Start Without Me by Joshua Max Feldman
Originally published on October 17, 2017
“You drank to come down from that feeling, to come down after any night onstage, good or bad, and then later to get up onstage in the first place.”
“Self-pity was toxic to recovery. It was the vortex that pulled in all your resolve, all your good intentions, all your promises to yourself, until there was nothing left to do but drink, smoke, snort, fuck, whatever– because what other choice had life ever given you?”
“You kept on moving, forward. That’s what recovery was– that’s what life was, if you were any good at it. Progress. One foot in front of the other, one day at a time.”
“It was a desire not for sex, not even for friendship, but rather something simple: mere confirmation that you were not entirely by yourself.”
“This was something you became attuned to when you were an alcoholic: whose kindness you could take advantage of, and exactly how far.”
“But what did ‘in love’ mean? The words had gotten so tired and overplayed, you couldn’t even hear them anymore.”
“So they’d both from early on become accustomed to other people thinking of them as a little strange. But they got each other. So no one else in the world mattered.”
“She was weird— not charming, manic pixie weird, but weird in a way that separated her, permanently, from a body she didn’t belong in, from people who surrounded her without being able to comprehend her.”
“Some people can recognize and take action when their life begins to fall apart.
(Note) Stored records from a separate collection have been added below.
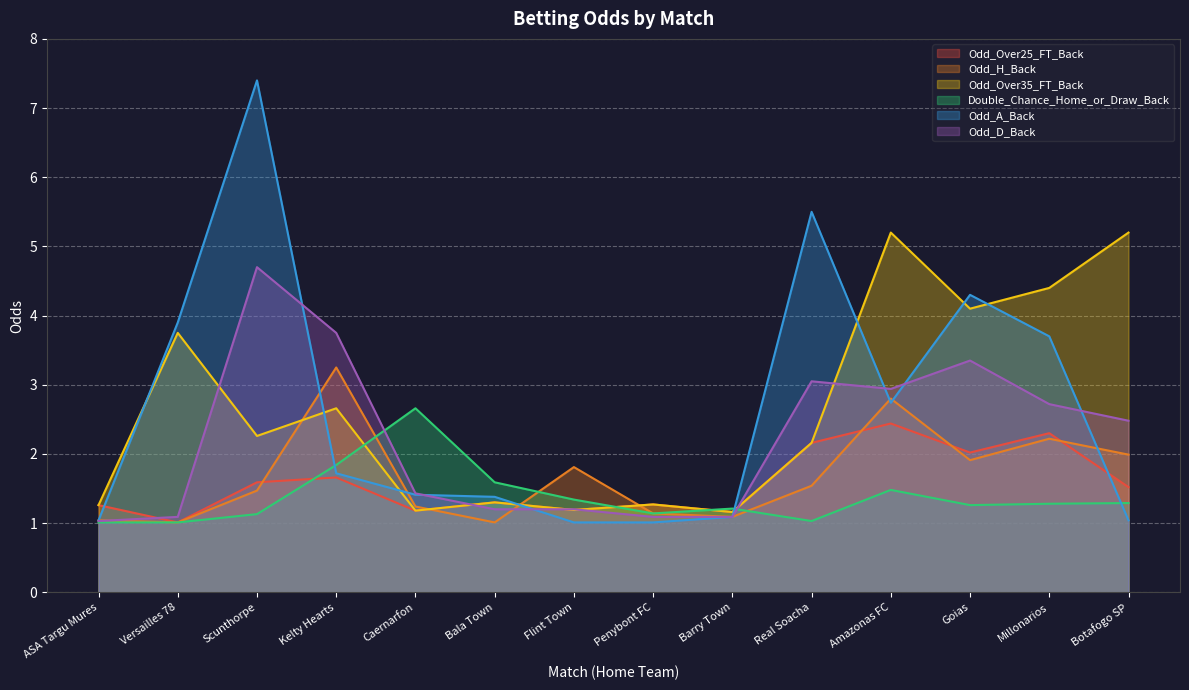

What are all the series names shown in the legend?

Odd_Over25_FT_Back, Odd_H_Back, Odd_Over35_FT_Back, Double_Chance_Home_or_Draw_Back, Odd_A_Back, Odd_D_Back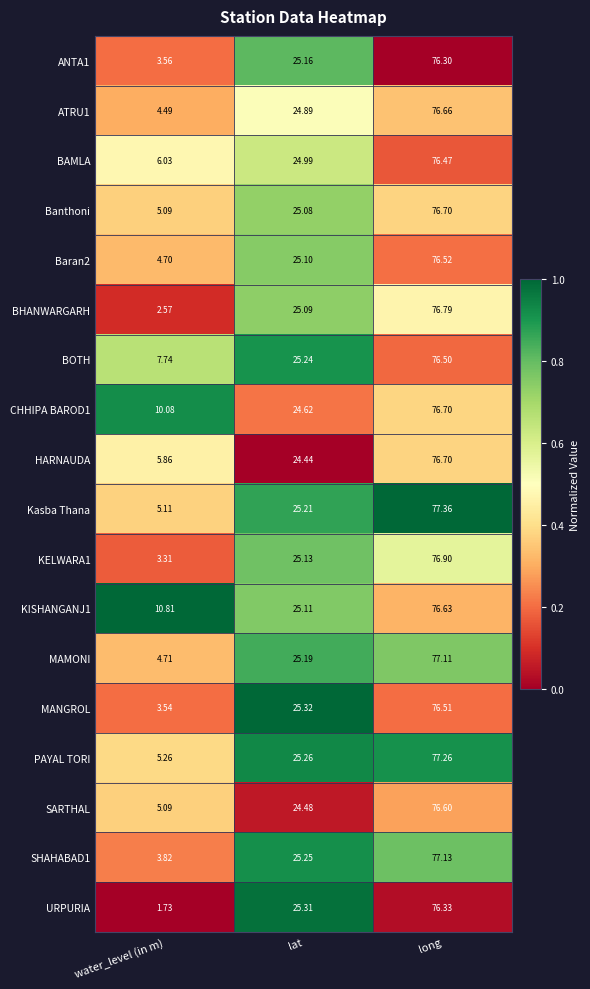

Which category has the lowest value in the PAYAL TORI series?

water_level (in m)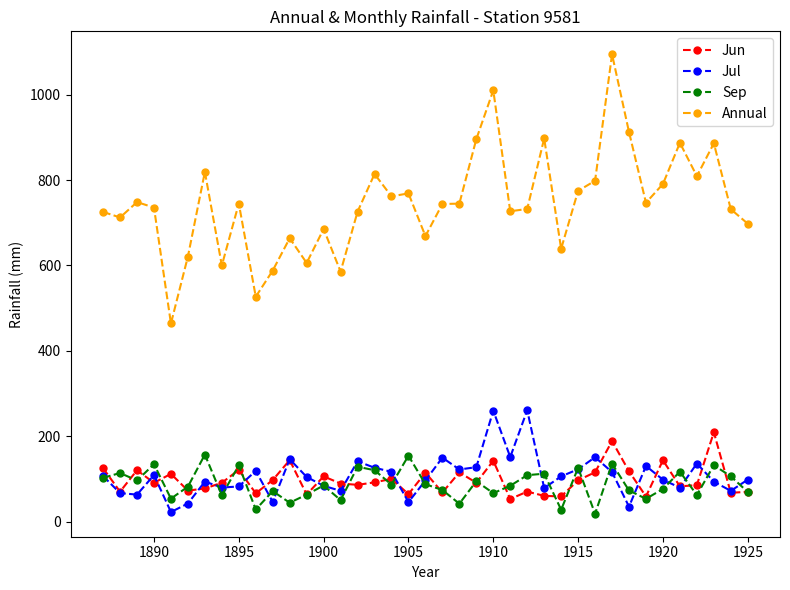

What is the maximum value shown in the chart?

1094.6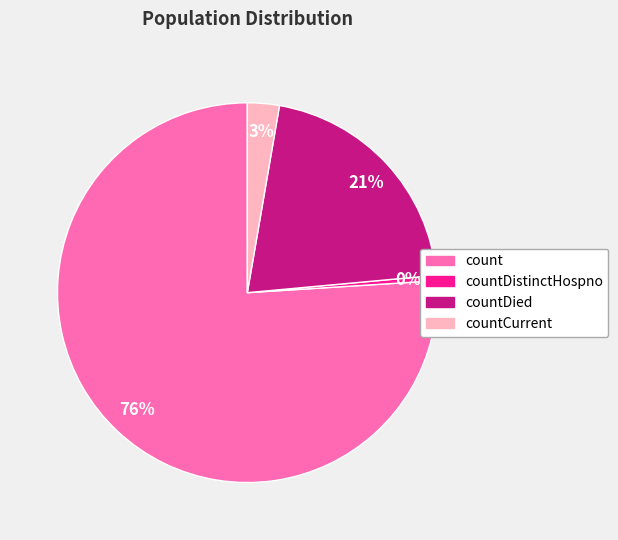

What is the smallest slice in the pie chart?

countDistinctHospno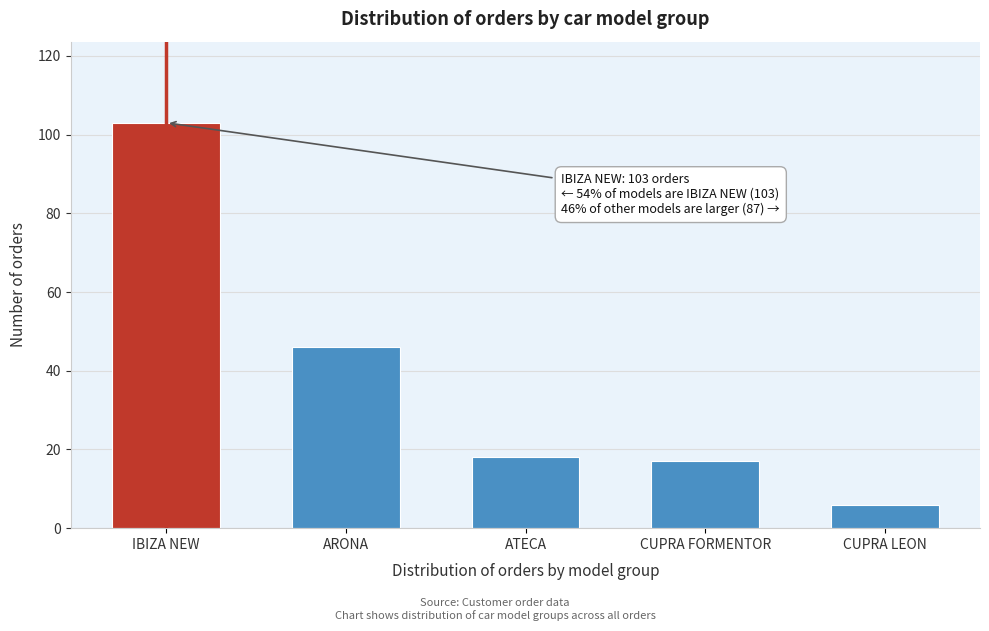

Reading right to left, list all the values displayed in this chart.

CUPRA LEON=6	CUPRA FORMENTOR=17	ATECA=18	ARONA=46	IBIZA NEW=103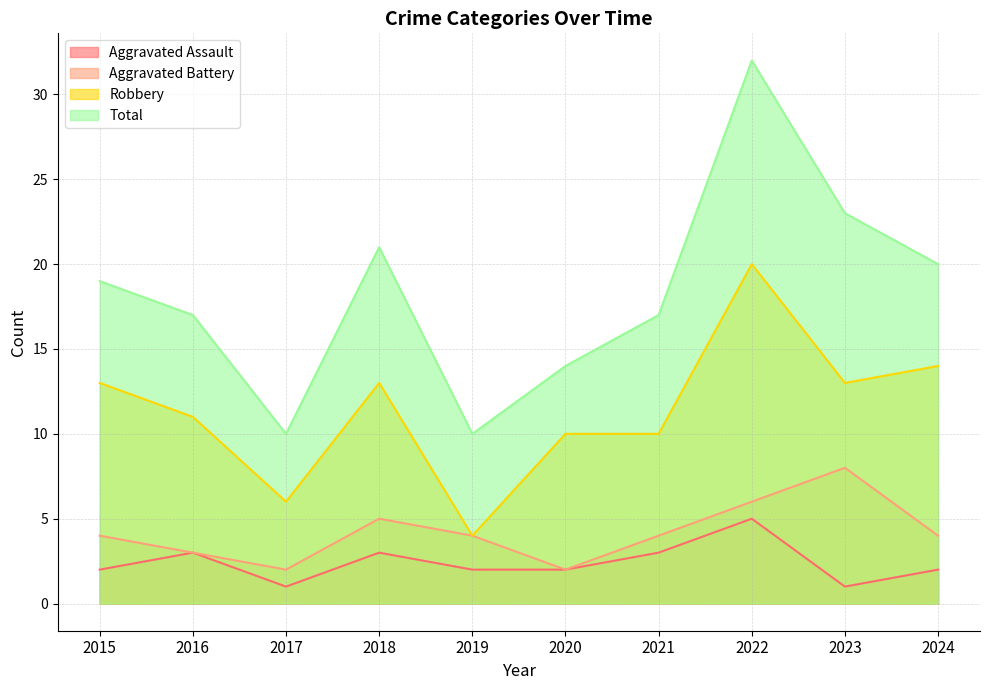

Is the value of Total at 2016 greater than the value of Robbery at 2017?

Yes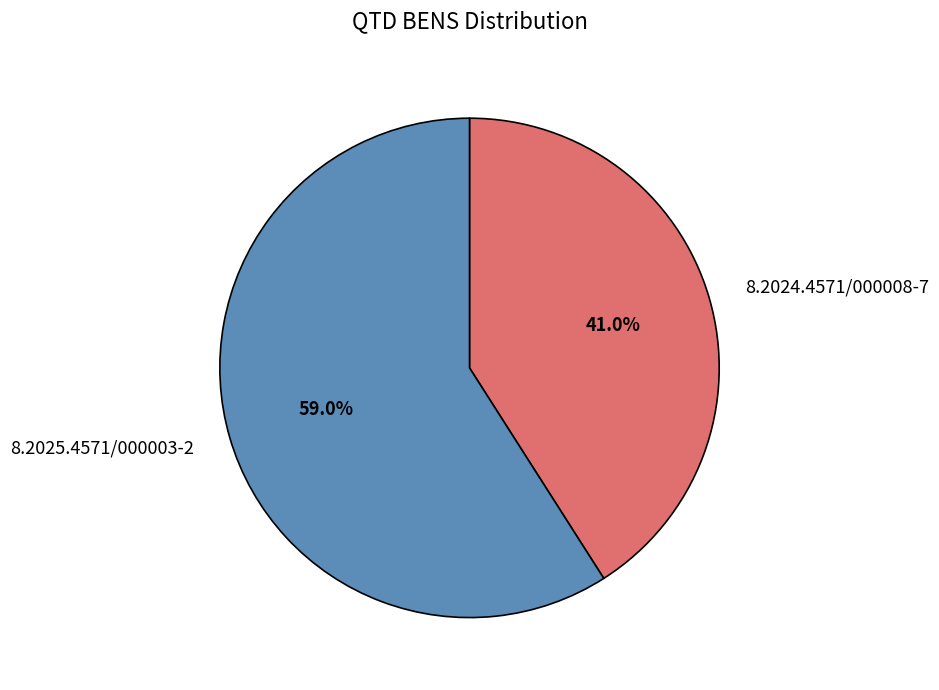

The 8.2024.4571/000008-7 slice represents 52% of the pie. True or false?

False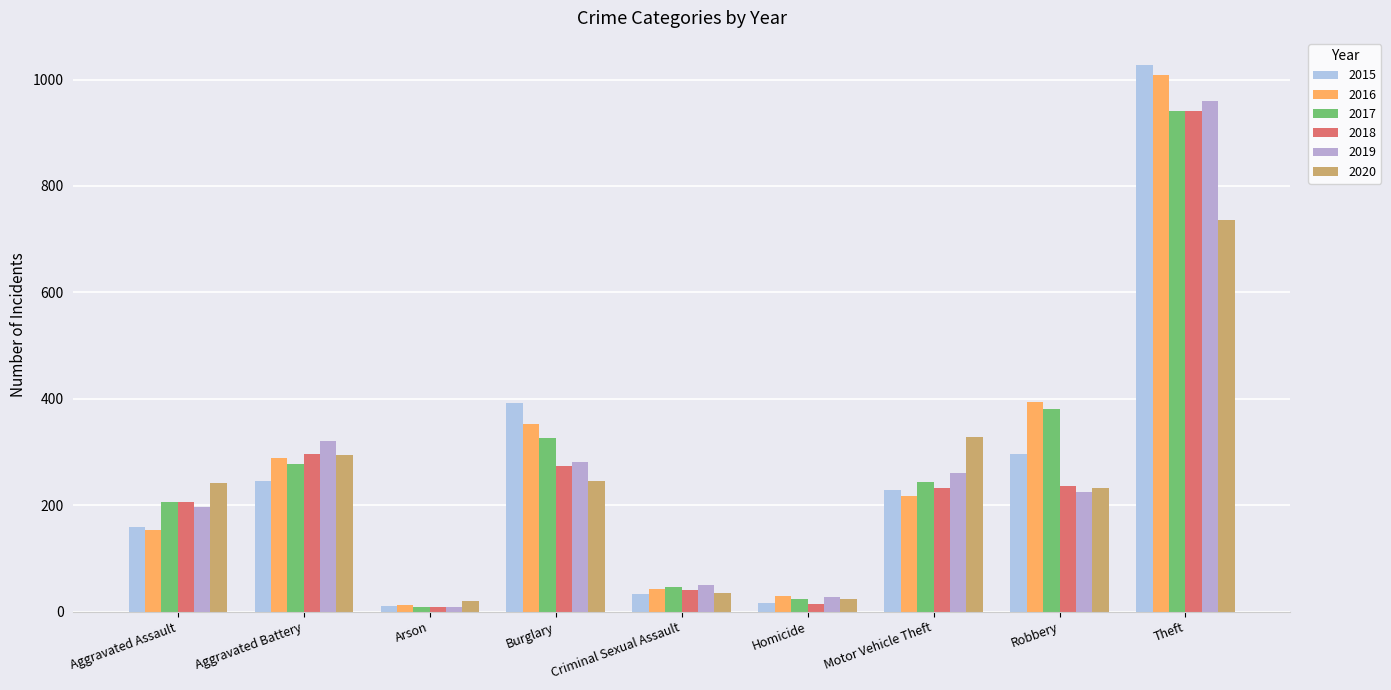

What is the value of the 2016 bar at the 4th from the left?

352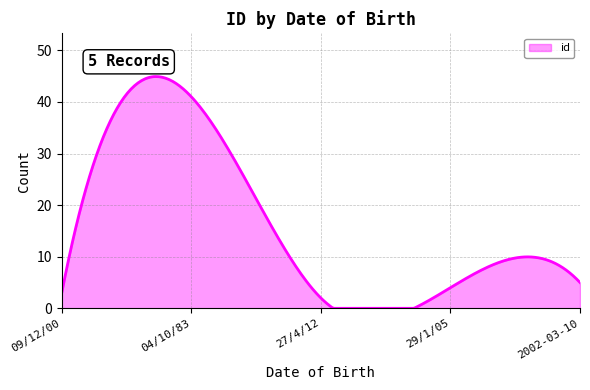

What is the greatest value displayed?

44.9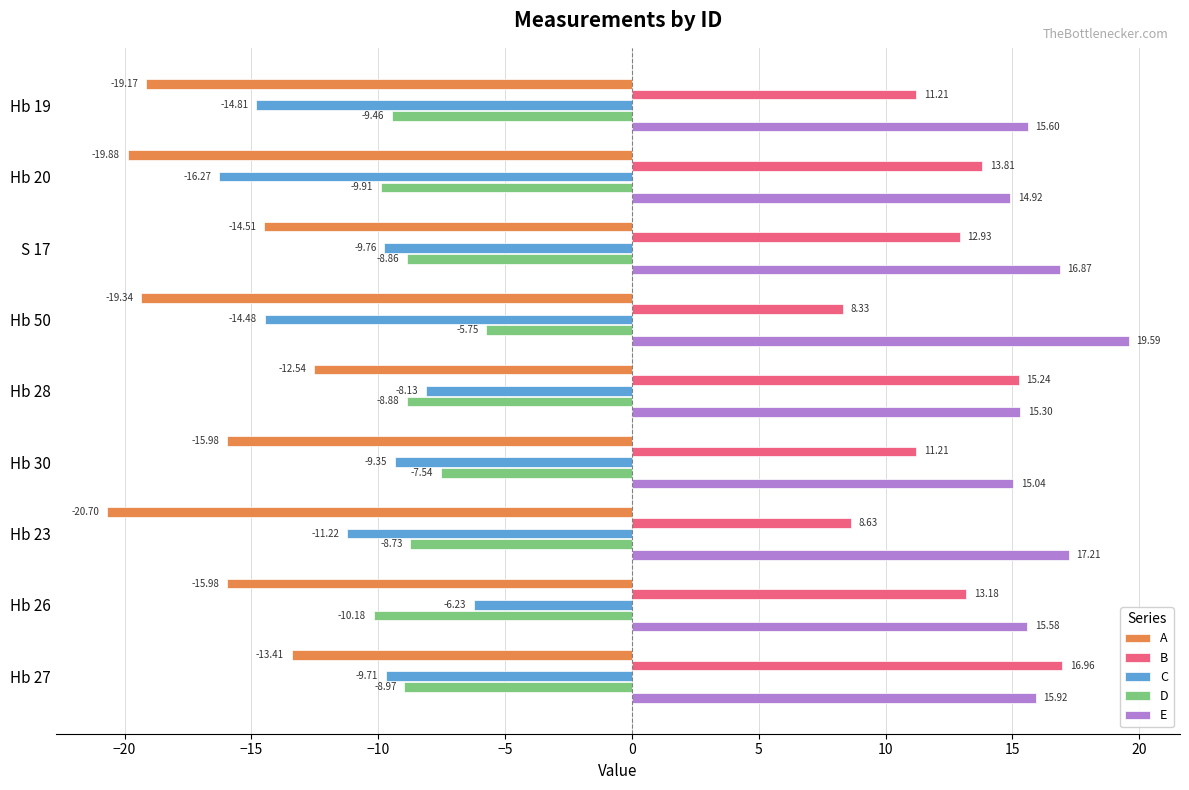

What is the greatest value displayed?

19.6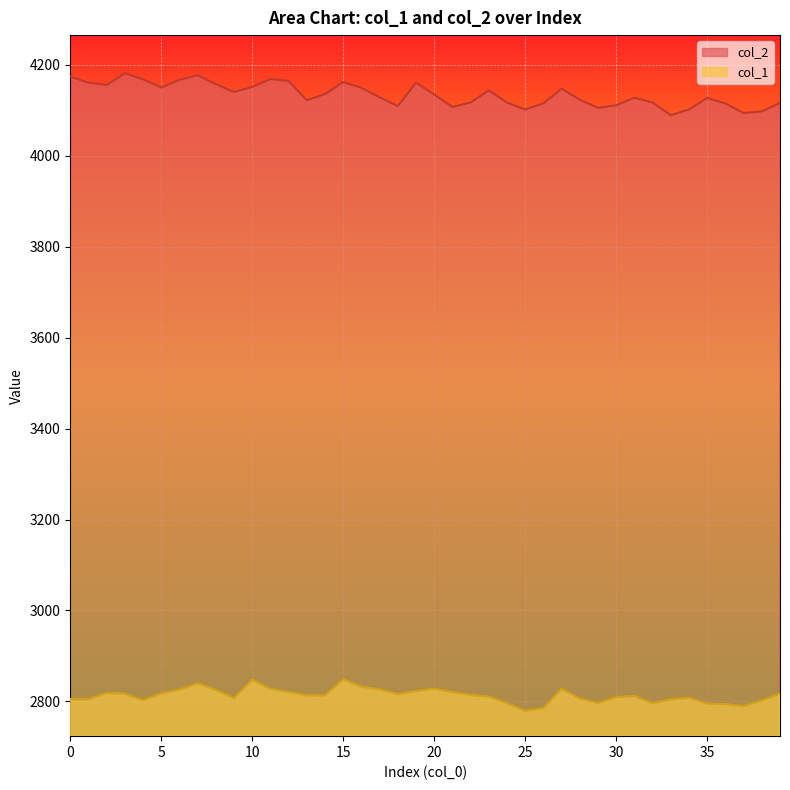

At which category does col_2 reach its first local peak?

3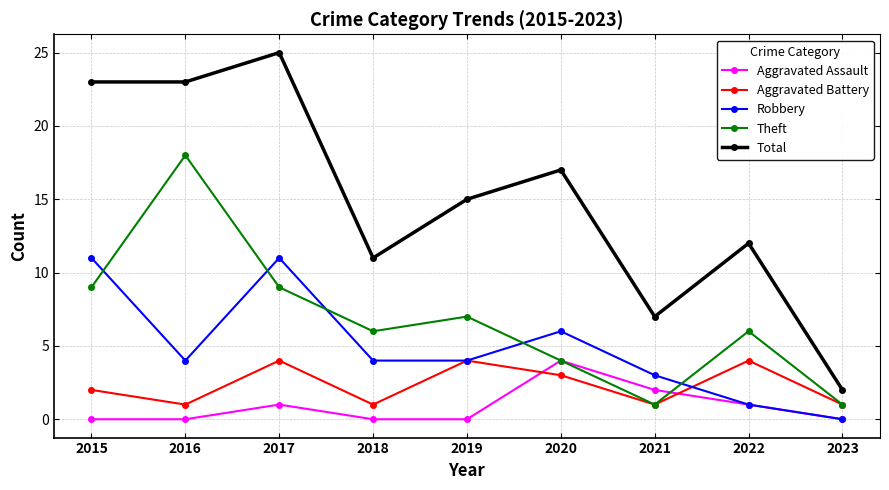

Reading left to right, what are all the values shown in this chart?

Aggravated Assault: 0	0	1	0	0	4	2	1	0
Aggravated Battery: 2	1	4	1	4	3	1	4	1
Robbery: 11	4	11	4	4	6	3	1	0
Theft: 9	18	9	6	7	4	1	6	1
Total: 23	23	25	11	15	17	7	12	2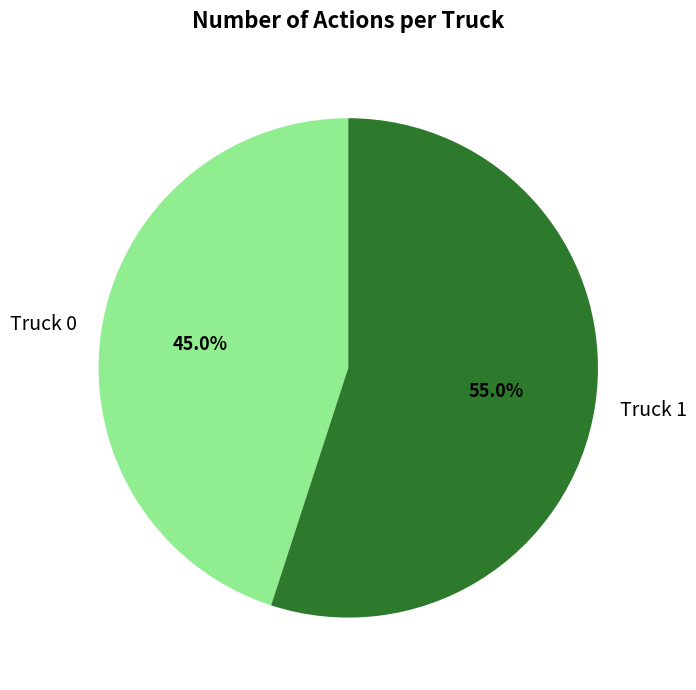

Combined, what portion of the pie is Truck 1 and Truck 0?

100.0%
And other people run screaming for whatever makes them feel better fastest.”
“Was it possible to hate someone, to fear someone, to admire her and love her, in the space of a single conversation? A single thought?”
“She hadn’t made peace with her demon: The demon was all that was left.”
“You can’t imagine how awful it is, when you’ve given up on yourself, to know someone else hasn’t.”
Adam is a former musician and recovering alcoholic who is home for Thanksgiving for the first time in many years. Surrounded by his parents and siblings, nieces and nephews—all who have seen him at his worst—he can’t shake the feeling that no matter how hard he tries, he’ll always be the one who can’t get it right.
Marissa is a flight attendant whose marriage is strained by simmering tensions over race, class and ambition. Heading to her in-laws for their picture-perfect holiday family dinner, her anxiety is intensified by the knowledge she is pregnant from an impulsive one-night-stand.
In an airport restaurant on Thanksgiving morning, Adam and Marissa meet. Over the course of this day fraught with emotion and expectation, these two strangers will form an unlikely bond as they reckon with their family ties, their pasts, and the choices that will determine their way forward.